Ein ernsthaftes Problem stellen die Kormorane dar, die bei einer Besiedelung den Baumbestand durch Kot zum Absterben bringen würden. Der benachbarte Lockwerder beherbergt eine Kormorankolonie, welche den Rauwerder jährlich als Brutgebiet ins Auge fasst. Durch den Fischreichtum des Krakower Obersees findet der Kormoran hier perfekte Lebensbedingungen und ist grundsätzlich willkommen. Aus diesem Grunde wird seit Jahren auf dem Rauwerder erfolgreich eine "stille Vergrämung" praktiziert, damit Kormorane und wertvolle Bäume im gleichen Lebensraum existieren können.

Der Große Werder

Ganz anders als der Rauwerder, ist der Große Werder völlig waldfrei. Weißdorn und vereinzelte Birnbäume prägen das Landschaftsbild und die "Weite Mecklenburgs" ist hier erlebbar. Ohne ein geschicktes Management durch Beweidung wäre auch diese von Menschen geprägte Landschaft längst verschwunden. Völlig frei leben hier Ziegen, Schafe, Pferde und Esel zusammen. Diese werden im Frühjahr auf die Insel gebracht und im Herbst wieder abgeholt. Den ganzen Sommer über hält man zu den Tieren Kontakt, um ein völliges Verwildern zu verhindern. Nur so kann der Abtrieb im Herbst für Mensch und Tier stressfrei verlaufen. Von den vielen Eindrücken wird uns besonders die Lachmöwenkolonie in Erinnerung bleiben.

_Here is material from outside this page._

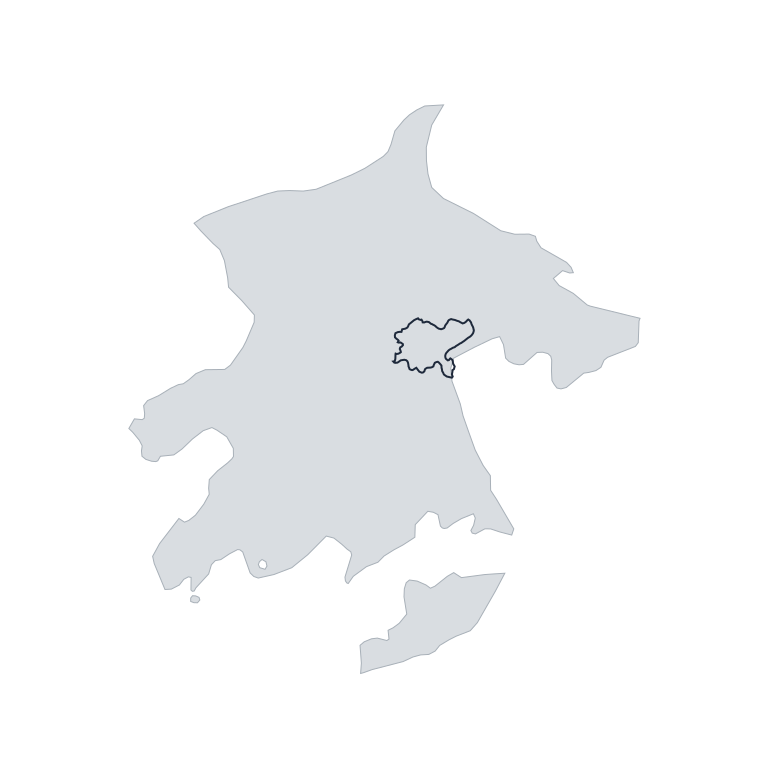 Imishli District, İmişli, Azerbaijan shown in context, rotated 286°
{"feature_id": "54616110B47039748407948", "entity_name": "Imishli District", "entity_type": "district", "adm_level": 2, "iso_a3": "AZE", "parent_name": "Azerbaijan", "parent_adm1": "İmişli", "projection": "equal_earth", "projection_center": [48.045, 39.875], "detail": "fine", "context": "in_parent", "style": "outline", "palette": "slate", "viewbox_px": 768, "rotation_deg": 286, "n_neighbors": 0, "source": "geoboundaries", "source_scale": "gbopen_adm2", "svg_char_len": 5702}
<svg xmlns="http://www.w3.org/2000/svg" viewBox="0 0 768 768"><g transform="rotate(286 384 384)"><path d="M517.7,612.0L514.8,611.8L493.8,617.0L489.4,615.3L471.3,591.6L467.6,589.0L459.8,587.9L455.3,584.0L451.6,577.7L449.5,573.0L430.9,560.2L428.1,555.5L427.8,551.4L430.5,547.7L433.6,544.5L442.7,541.4L453.3,538.6L456.7,536.6L458.4,533.2L458.3,527.8L456.5,522.4L441.3,512.7L439.7,508.5L439.2,503.3L440.1,498.0L442.4,493.8L454.8,488.0L461.4,482.1L457.3,475.5L443.9,460.4L428.1,443.9L417.6,443.8L405.4,448.6L385.9,462.8L375.1,468.8L361.0,478.8L345.6,489.9L333.0,501.8L325.2,511.5L311.2,515.8L304.1,524.0L280.5,548.7L274.0,548.4L273.7,536.1L274.1,526.4L272.6,520.9L265.1,513.2L265.0,509.9L267.1,507.9L272.9,509.1L280.3,508.7L283.9,505.7L276.0,495.6L269.0,488.9L263.0,484.4L261.7,481.7L261.7,479.7L263.0,477.4L273.3,471.9L274.3,466.8L273.7,461.2L257.4,452.8L245.2,455.9L234.4,446.5L227.4,439.3L218.7,431.5L211.0,427.3L203.6,417.5L190.7,407.5L182.4,404.6L182.5,403.1L184.1,401.2L187.6,399.7L210.7,400.1L213.6,398.3L215.1,394.0L218.3,387.6L222.1,378.3L221.9,370.4L198.8,357.7L182.0,346.0L170.5,330.7L162.8,316.6L163.1,311.9L165.5,307.4L183.6,294.5L184.9,291.2L184.5,288.9L178.2,282.3L170.2,275.5L167.7,270.5L162.7,267.9L153.1,267.8L136.3,259.4L132.7,258.6L131.9,256.9L132.8,255.2L144.9,251.9L144.7,249.1L141.1,245.4L134.4,242.7L128.2,236.1L126.1,230.1L148.1,212.6L154.6,209.1L168.8,212.3L198.2,223.9L196.2,230.3L199.1,234.0L205.9,238.9L218.8,243.9L229.8,246.4L235.4,244.2L244.0,242.4L254.9,248.1L265.0,255.4L270.1,258.4L272.8,259.3L280.6,256.9L289.9,247.4L293.6,236.1L294.7,230.6L289.3,223.1L278.3,215.0L265.9,207.8L257.9,201.5L252.9,189.0L247.8,187.7L246.5,186.0L245.7,181.8L245.9,175.9L247.8,171.3L252.8,169.3L257.9,168.6L262.5,164.3L268.4,155.7L270.9,151.0L281.7,153.7L283.1,161.4L285.0,163.0L289.5,162.1L297.0,158.9L302.9,161.3L310.5,170.4L321.0,180.0L326.7,186.5L328.9,191.0L334.3,195.3L342.2,200.4L348.5,208.3L354.1,226.9L359.8,231.2L380.2,238.3L387.4,239.7L407.5,242.2L414.6,240.4L424.9,224.4L434.2,207.9L442.9,204.5L458.6,196.6L468.0,189.1L471.9,181.0L480.7,165.7L486.2,157.1L495.4,164.7L511.5,185.4L534.5,219.1L540.2,228.7L543.9,239.8L547.2,253.2L552.5,265.1L576.0,295.1L586.1,306.2L602.6,320.6L608.5,323.8L616.2,324.7L630.3,324.7L643.3,330.4L649.8,334.3L656.5,340.0L662.5,346.6L668.7,364.3L646.1,358.5L623.3,359.4L610.5,363.2L598.0,368.4L586.1,375.7L578.7,390.0L572.6,423.0L563.5,454.0L564.0,468.4L568.1,482.2L567.7,488.8L563.4,491.5L558.2,497.4L551.2,526.0L547.7,531.7L543.2,535.3L541.9,531.9L542.2,524.4L532.1,517.7L526.9,525.2L523.3,540.9L516.0,557.5L515.7,560.7L517.7,612.0ZM180.6,319.5L181.7,315.1L178.8,313.2L175.8,313.0L173.2,315.2L173.1,320.7L176.7,321.7L180.6,319.5ZM104.1,448.4L100.8,443.8L99.3,441.3L109.4,439.2L126.2,433.0L130.7,436.0L135.6,442.2L137.9,447.6L138.2,457.5L140.2,459.1L148.4,455.8L152.0,459.8L158.2,464.6L169.1,469.3L184.9,461.9L192.7,460.0L199.1,460.1L202.6,462.5L203.7,470.2L202.4,479.7L200.5,484.9L203.7,488.7L216.6,497.9L221.9,503.0L219.2,511.8L228.6,533.4L231.7,541.9L235.4,552.3L215.7,548.2L180.3,539.5L170.6,534.9L161.5,522.9L156.1,517.1L148.1,509.6L141.4,506.8L136.4,501.6L133.7,493.9L129.5,487.0L122.4,478.8L106.2,451.3L104.1,448.4ZM127.9,265.0L125.6,266.5L122.3,265.0L121.4,261.6L121.7,258.1L125.0,257.2L127.7,258.3L128.4,261.4L127.9,265.0Z" fill="#d9dde1" stroke="#a8b0b8" stroke-width="1"/><path d="M456.5,398.6L455.2,397.0L453.6,395.3L449.7,392.6L448.2,391.5L446.3,391.3L444.7,390.9L443.1,389.3L441.6,386.4L441.0,386.4L438.9,386.4L438.5,384.8L437.7,383.0L436.0,381.0L433.8,381.0L431.9,381.7L431.0,383.3L430.3,385.2L429.7,386.1L427.9,385.7L427.8,386.6L428.5,388.5L427.6,391.1L426.6,391.5L425.0,390.8L423.6,389.5L422.0,389.5L421.5,390.0L419.8,391.2L419.2,391.4L418.2,390.6L417.1,389.5L416.3,387.8L416.4,386.8L416.0,386.8L413.6,387.4L411.2,388.0L409.0,388.0L408.4,387.1L408.2,386.7L407.4,388.0L407.5,389.2L408.3,391.1L409.6,392.2L411.3,393.5L412.1,395.1L412.9,396.9L413.0,398.8L412.3,400.2L411.1,401.2L409.7,401.9L408.6,402.4L407.5,402.8L406.8,403.5L405.5,404.3L405.2,405.0L405.1,406.3L405.1,407.2L405.7,408.1L406.7,408.9L407.8,409.9L408.5,410.6L407.6,411.8L406.9,412.7L406.0,414.0L405.6,414.5L405.4,416.0L405.3,417.3L405.9,418.4L407.3,419.3L408.8,419.3L409.9,419.5L411.5,421.0L412.1,422.7L412.6,424.2L413.3,425.4L414.5,426.6L415.8,426.6L418.4,427.0L419.5,428.3L420.2,429.6L419.7,430.9L419.0,432.0L418.3,433.1L417.6,434.1L415.3,434.9L414.4,435.5L412.4,436.4L411.1,437.8L409.7,438.9L409.1,440.5L408.5,442.3L408.6,444.0L408.7,446.3L408.8,447.5L410.0,448.0L411.3,447.1L412.1,446.6L413.6,446.5L414.7,446.4L416.1,446.0L417.5,447.1L420.4,447.1L421.4,446.0L422.4,445.0L423.3,444.5L425.2,443.7L426.1,442.9L426.6,441.7L426.9,440.7L426.2,440.3L424.9,439.8L424.3,438.8L425.3,436.6L426.2,435.8L427.9,435.1L429.6,435.0L431.2,435.4L432.4,436.0L434.1,436.8L435.3,437.7L436.3,438.8L437.8,440.2L438.9,441.8L440.4,442.8L442.1,444.4L443.9,445.9L444.8,447.0L446.1,448.0L447.1,448.9L448.6,450.0L449.9,450.9L450.7,451.5L451.7,452.2L452.9,453.4L453.9,454.1L454.9,454.7L455.9,455.1L457.3,455.6L459.1,455.7L460.6,455.5L461.3,455.0L462.5,454.4L463.6,453.6L464.8,452.4L466.0,451.4L467.2,450.7L468.0,449.6L468.7,448.8L469.2,447.2L468.4,446.6L467.2,446.0L466.1,445.4L464.8,444.3L463.9,442.9L464.2,441.6L464.4,440.4L464.9,438.7L464.9,436.7L465.1,434.6L464.9,432.1L464.9,430.6L463.6,429.0L462.7,428.4L460.4,428.0L458.7,427.3L457.1,426.7L455.1,426.6L454.3,426.3L453.3,425.2L452.4,423.8L452.3,421.3L452.7,419.9L453.3,418.4L453.8,417.6L454.3,416.1L454.5,414.8L454.8,413.8L454.8,412.7L455.3,411.5L455.9,410.1L455.8,408.8L455.7,407.9L455.1,406.8L454.2,405.6L453.9,404.2L454.8,403.8L455.6,403.0L456.2,402.3L455.7,401.6L455.8,399.4L456.5,398.6Z" fill="none" stroke="#1e293b" stroke-width="2"/></g></svg>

Wo kann man so etwas noch hautnah erleben? Aber auch hier erkennt selbst der Laie, welche aufwändigen Schutzmaßnahmen notwendig sind, um eine Plünderung der Brutkolonie zu verhindern. Während Verluste durch Wanderfalke oder Rohrweihe problemlos kompensiert werden können, würden Fuchs oder Waschbär hier zu einer erheblichen Dezimierung des Bestandes beitragen.